My grandpa once said: "The only thing a guy can do well with gloves on is wet himself.":grin:

I'm also on a quest for the perfect waterfowl glove. So far, light wool for shooting and decoy gloves for picking up and driving the boat. Decoy gloves kind of suck for driving though, but keep the hands warm.


----------



## gander311 (Dec 23, 2008)

Yes, please keep us updated. I finally gave up on gloves during the hunt, as they always seem to leak or just get wet and make my hands colder than if I didn't have gloves on. 

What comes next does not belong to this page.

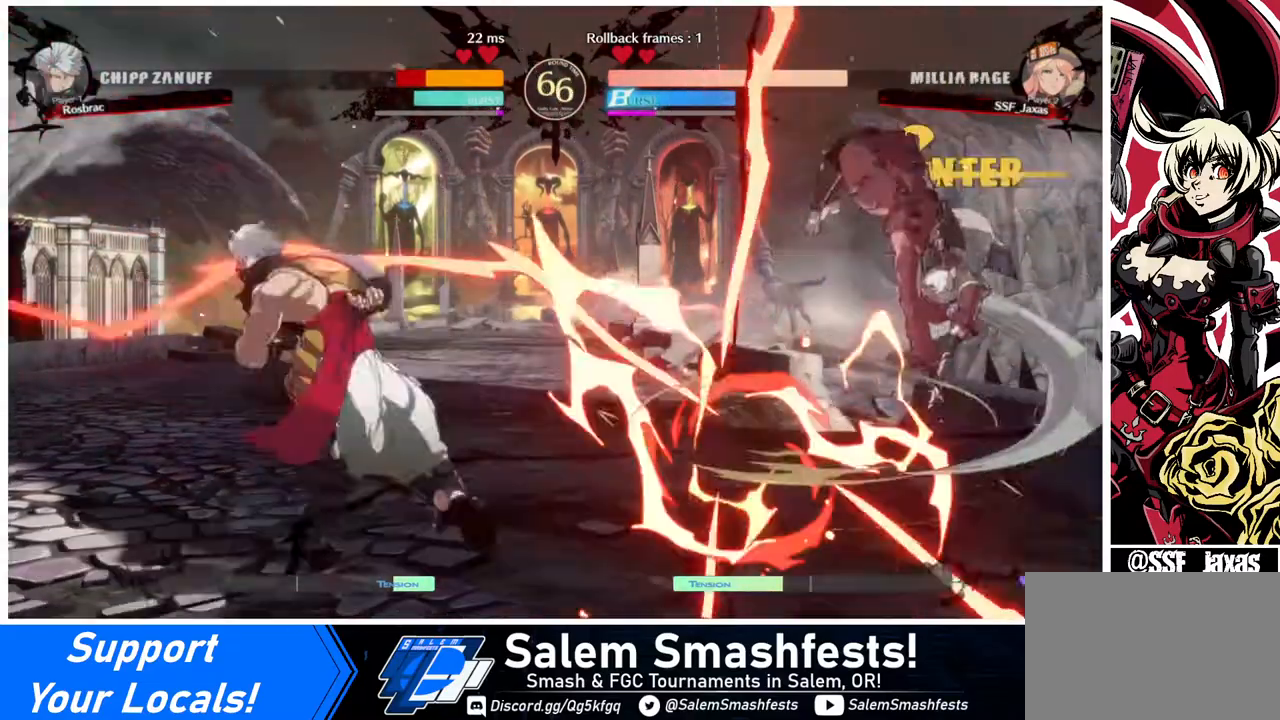
{"buttons": ["DPAD_LEFT"], "events": [[80, "DPAD_RIGHT", "up"], [160, "DPAD_LEFT", "down"], [200, "DPAD_LEFT", "up"], [280, "DPAD_LEFT", "down"]]}
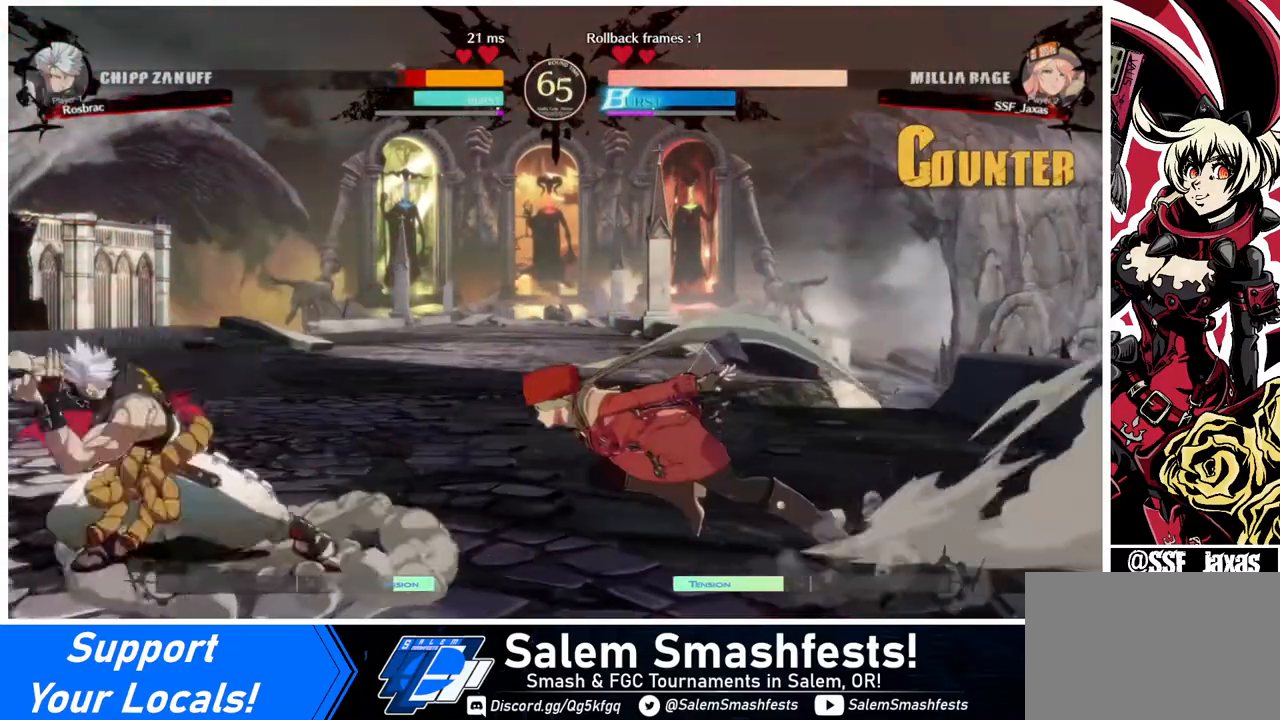
{"buttons": [], "events": [[240, "DPAD_LEFT", "up"], [280, "SQUARE", "down"], [360, "SQUARE", "up"]]}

But I do use Atlas gloves while hiking in, putting out/cleaning up decoys, and driving the boat. I got a few pairs on clearance years ago, and they're still going strong. It's to bad that they are bright blue.


----------



## Fowlmouth (Oct 4, 2008)

JerryH said:


> What model did you buy? Be sure to let us know what you think about them.


I ordered the 9690L Model in black.... I think I'll order the 9690 FC (Full coating) as well.


----------



## Luhk (Aug 16, 2017)

https://www.amazon.com/gp/product/B00266F2PE/ref=ppx_yo_dt_b_asin_title_o00_s00?ie=UTF8&psc=1

These are the ones I use and absolutely love them. It is really weird though because you place you hand in the water and it feels wet since it is a wet suit material however the wet is what locks the warmth in. Your hands dont actually get wet.


----------



## fish-n-fool (May 26, 2009)

Fowlmouth said:


> I ordered the 9690L Model in black.... I think I'll order the 9690 FC (Full coating) as well.


I'm sick of neoprene ripping piece of crap gloves. It gets cold out and they freeze to any metal you touch and then rips little chunks out of them until you get leaks. I'm going to order some of those to. two pair for 15.00 I'll check them out.


----------



## Fowlmouth (Oct 4, 2008)

I got the gloves today and can tell already they are going to be bad a$$. 
The regular 9690's I got are not full waterproof. You will need to get the 9690 full coating if you want that. I dunked mine in the sink and I got wet, but for running the boat or dry cold weather hunts they will be great. I'm still going to order the full coating ones.


----------



## quackaddict35 (Sep 25, 2015)

The first time I slipped on a pair of those neoprene glacier gloves my life changed forever. I don’t know how hunted for so long without them. However, the seam do finally rip and I think I’m going to splurge and get those rather expensive Sitka ones 


Sent from my iPhone using Tapatalk


----------



## dubob (Sep 8, 2007)

Fowlmouth said:


> I got the gloves today and can tell already they are going to be bad a$$.
> The regular 9690's I got are not full waterproof. You will need to get the 9690 full coating if you want that. I dunked mine in the sink and I got wet, but for running the boat or dry cold weather hunts they will be great. I'm still going to order the full coating ones.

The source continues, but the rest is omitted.